I think THAT is the real reason some of us find so many Atmos/X soundtracks underwhelming. They're not REALLY delivering as many new sound locations as they'd have you believe at home. Only lower bed (if you had the correct over ears surrounds before) and directly overhead (on the ceiling between the speakers) is really new and even there just the height has changed. Movies COULD image in-between overhead (albeit 3 feet overhead) with the old 7.1 system, but they just DIDN'T because that would mean using 7.1 fully (in-phase between side and rear surrounds to get sounds in those places and most movies avoided using in-phase material in surround because in a 5.1 setup that meant the "6.1" or "7.1" "REAR" surround locations, which may or may not be overhead. You couldn't count on any of it. Movies like Top Gun just did what they did and hoped for the best at home, but counted on surround speakers behind overhead in the theater, at least. They could have used binaural recorded helicopter sounds played back in 5.1/7.1 speakers and they would sound overhead without any height speakers. You can use DTS Virtual X and at the MLP, it sounds almost as good as real speakers!
Where's the NEW? Where's the sounds UNDER MY FEET??? Yeah, it's not really a 360 degree bubble when there's no floor speakers! They still can't make a pair of scissors appear to give me a haircut with Dolby Atmos! It's too imprecise at imaging out in the seating area because the speakers are all on the side walls! Human hearing doesn't "phantom" the same in all directions to do it properly with just speakers. You need BINAURAL effects.

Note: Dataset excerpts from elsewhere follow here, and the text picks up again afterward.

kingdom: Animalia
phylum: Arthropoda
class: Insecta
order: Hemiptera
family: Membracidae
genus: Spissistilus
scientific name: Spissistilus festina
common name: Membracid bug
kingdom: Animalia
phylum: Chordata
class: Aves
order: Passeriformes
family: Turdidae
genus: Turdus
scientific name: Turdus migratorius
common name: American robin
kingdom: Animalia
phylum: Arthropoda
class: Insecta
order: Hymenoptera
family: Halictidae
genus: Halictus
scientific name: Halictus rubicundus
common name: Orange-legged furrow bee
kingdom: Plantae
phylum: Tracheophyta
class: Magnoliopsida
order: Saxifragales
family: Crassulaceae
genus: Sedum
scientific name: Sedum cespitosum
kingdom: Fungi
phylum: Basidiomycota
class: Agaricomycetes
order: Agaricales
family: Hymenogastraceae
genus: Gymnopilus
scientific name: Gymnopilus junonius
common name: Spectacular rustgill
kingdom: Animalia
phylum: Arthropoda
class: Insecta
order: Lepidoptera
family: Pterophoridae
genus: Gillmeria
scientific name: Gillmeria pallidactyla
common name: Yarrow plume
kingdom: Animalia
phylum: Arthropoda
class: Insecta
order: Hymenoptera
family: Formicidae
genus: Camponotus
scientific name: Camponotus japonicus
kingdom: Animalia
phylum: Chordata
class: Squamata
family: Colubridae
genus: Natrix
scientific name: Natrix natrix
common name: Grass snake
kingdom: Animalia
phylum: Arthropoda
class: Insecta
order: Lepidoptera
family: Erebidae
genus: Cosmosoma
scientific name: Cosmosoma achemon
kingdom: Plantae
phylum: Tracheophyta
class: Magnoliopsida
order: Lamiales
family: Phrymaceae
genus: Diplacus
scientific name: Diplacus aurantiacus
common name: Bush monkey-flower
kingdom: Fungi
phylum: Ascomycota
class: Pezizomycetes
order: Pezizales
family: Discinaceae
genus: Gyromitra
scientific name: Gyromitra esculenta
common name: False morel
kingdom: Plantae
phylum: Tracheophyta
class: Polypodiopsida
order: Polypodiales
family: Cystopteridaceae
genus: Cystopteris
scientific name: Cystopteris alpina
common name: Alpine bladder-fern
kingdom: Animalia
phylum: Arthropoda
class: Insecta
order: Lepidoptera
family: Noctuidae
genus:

Frankly, we'd all be 1000% better off having headphone mixes that truly use binaural sounds to place them literally ANYWHERE a real sound could be! Then people would WHINE about having to wear headphones the same way they whine about having to wear 3D glasses to create a more immersed reality. It would be one hell of a lot CHEAPER to implement, though, especially for only a few viewers. You wouldn't need ANY speakers, just 3-6 pairs of wireless headphones. But it'd never truly catch on because of the headphones.